Scan the data below and pick out the lines containing the word "CRÉDITOS".

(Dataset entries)
☆ ☆ ☆

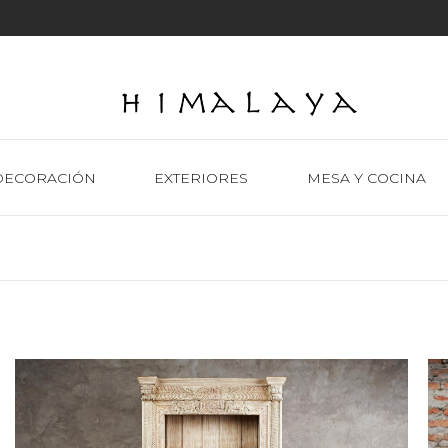
DECORACIÓN
EXTERIORES
MESA Y COCINA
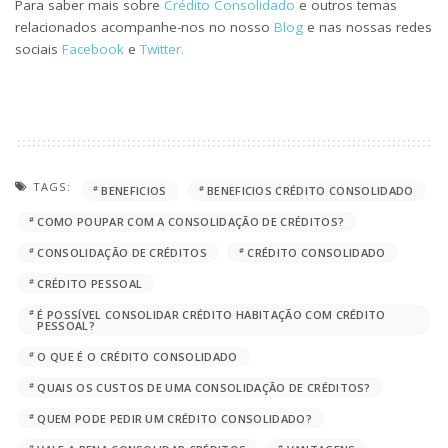
Para saber mais sobre
Crédito Consolidado
e outros temas
relacionados acompanhe-nos no nosso
Blog
e nas nossas redes
sociais
Facebook
e
Twitter.
TAGS:
BENEFICIOS
BENEFICIOS CRÉDITO CONSOLIDADO
COMO POUPAR COM A CONSOLIDAÇÃO DE CRÉDITOS?
CONSOLIDAÇÃO DE CRÉDITOS
CRÉDITO CONSOLIDADO
CRÉDITO PESSOAL
É POSSÍVEL CONSOLIDAR CRÉDITO HABITAÇÃO COM CRÉDITO
PESSOAL?
O QUE É O CRÉDITO CONSOLIDADO
QUAIS OS CUSTOS DE UMA CONSOLIDAÇÃO DE CRÉDITOS?
QUEM PODE PEDIR UM CRÉDITO CONSOLIDADO?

☆ ☆ ☆

### Response below
COMO POUPAR COM A CONSOLIDAÇÃO DE CRÉDITOS?
CONSOLIDAÇÃO DE CRÉDITOS
QUAIS OS CUSTOS DE UMA CONSOLIDAÇÃO DE CRÉDITOS?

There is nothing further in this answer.